Work instructions:
1 > Using the article below, list the questions Zagano says there are to consider about women deacons.
2 > Put the lines of the rows, from the start of the rows through the line containing "right knee: (100, 261, 6)", into a Markdown table with the columns Num and Line, skipping blank lines and leaving out the pictures.

Excerpt to read:

++++++++++++++++++++

One of the two Americans picked by Pope Francis to serve on a new commission studying the history of women serving as deacons in the Catholic Church said she is “honored” by the appointment and called the commission’s work “high stakes.”

Phyllis Zagano, who teaches religion at Hofstra University and who has written extensively about women deacons in the early church, told America she believes there are three questions to consider—two for the commission and one for Pope Francis.

“Were women ordained as deacons? I believe yes. Can women be ordained as deacons? I believe yes,” she said.

“Should women be ordained as deacons? This is a question for the Holy Father to discern on behalf of the whole church.”

Zagano is one of 12 people, including six women and six men, appointed to the commission, the Vatican announced Tuesday.

RELATED: Vatican Announces Commission on Women Deacons

If the church someday comes to the decision to ordain women deacons, Zagano said, she envisions it playing out differently across the globe.

It would be up to “individual bishops,” she said, “to decide first if he needs deacons and second if he needs women deacons.”

Zagano said local needs and customs would have to inform any decision about women deacons.

++++++++++++++++++++

Given data:
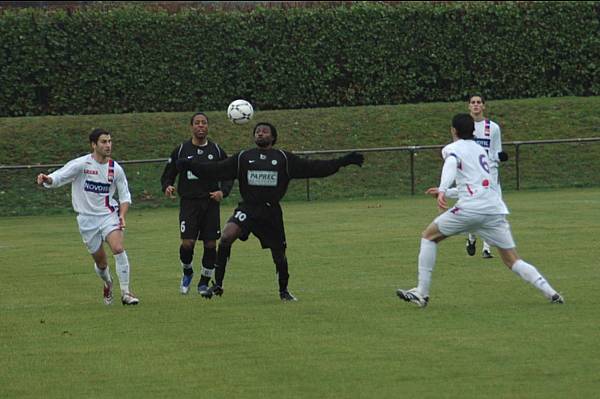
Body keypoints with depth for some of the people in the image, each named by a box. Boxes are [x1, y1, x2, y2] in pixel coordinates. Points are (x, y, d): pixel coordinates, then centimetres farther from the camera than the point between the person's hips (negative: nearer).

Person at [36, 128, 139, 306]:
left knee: (118, 248, -22)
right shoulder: (81, 164, -10)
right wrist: (47, 179, -39)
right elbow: (58, 177, -16)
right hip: (87, 219, -1)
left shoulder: (115, 169, -1)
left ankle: (125, 292, -15)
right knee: (100, 261, 6)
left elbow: (125, 196, 8)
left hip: (109, 214, 1)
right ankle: (107, 283, 41)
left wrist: (122, 215, -10)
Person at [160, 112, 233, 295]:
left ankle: (204, 283, 15)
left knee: (211, 245, -1)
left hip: (211, 203, 2)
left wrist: (223, 191, -7)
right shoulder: (182, 150, 3)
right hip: (189, 203, -2)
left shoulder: (216, 150, 7)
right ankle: (187, 272, 16)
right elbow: (168, 175, 9)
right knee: (187, 242, -14)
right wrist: (167, 187, -13)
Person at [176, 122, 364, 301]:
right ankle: (217, 285, -19)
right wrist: (191, 166, -3)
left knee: (279, 255, 5)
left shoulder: (284, 158, 7)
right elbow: (217, 170, 8)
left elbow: (312, 168, 7)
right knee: (226, 236, -25)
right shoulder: (243, 157, 10)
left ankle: (284, 291, 32)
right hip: (247, 209, -1)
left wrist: (343, 162, 1)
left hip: (271, 212, 1)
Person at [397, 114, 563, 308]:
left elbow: (451, 166, -16)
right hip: (495, 209, 5)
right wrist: (449, 191, 52)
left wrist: (442, 191, -33)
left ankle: (422, 293, 6)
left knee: (429, 236, 14)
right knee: (513, 261, 8)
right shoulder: (480, 149, 29)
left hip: (470, 208, -5)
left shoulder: (452, 149, 8)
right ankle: (550, 292, -10)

++++++++++++++++++++

Answers by task:
1 >
1. Were women ordained as deacons?
2. Can women be ordained as deacons?
3. Should women be ordained as deacons?

2 >
| Num | Line |
|---|---|
| 1 | Body keypoints with depth for some of the people in the image, each named by a box. Boxes are [x1, y1, x2, y2] in pixel coordinates. Points are (x, y, d): pixel coordinates, then centimetres farther from the camera than the point between the person's hips (negative: nearer). |
| 2 | Person at [36, 128, 139, 306]: |
| 3 | left knee: (118, 248, -22) |
| 4 | right shoulder: (81, 164, -10) |
| 5 | right wrist: (47, 179, -39) |
| 6 | right elbow: (58, 177, -16) |
| 7 | right hip: (87, 219, -1) |
| 8 | left shoulder: (115, 169, -1) |
| 9 | left ankle: (125, 292, -15) |
| 10 | right knee: (100, 261, 6) |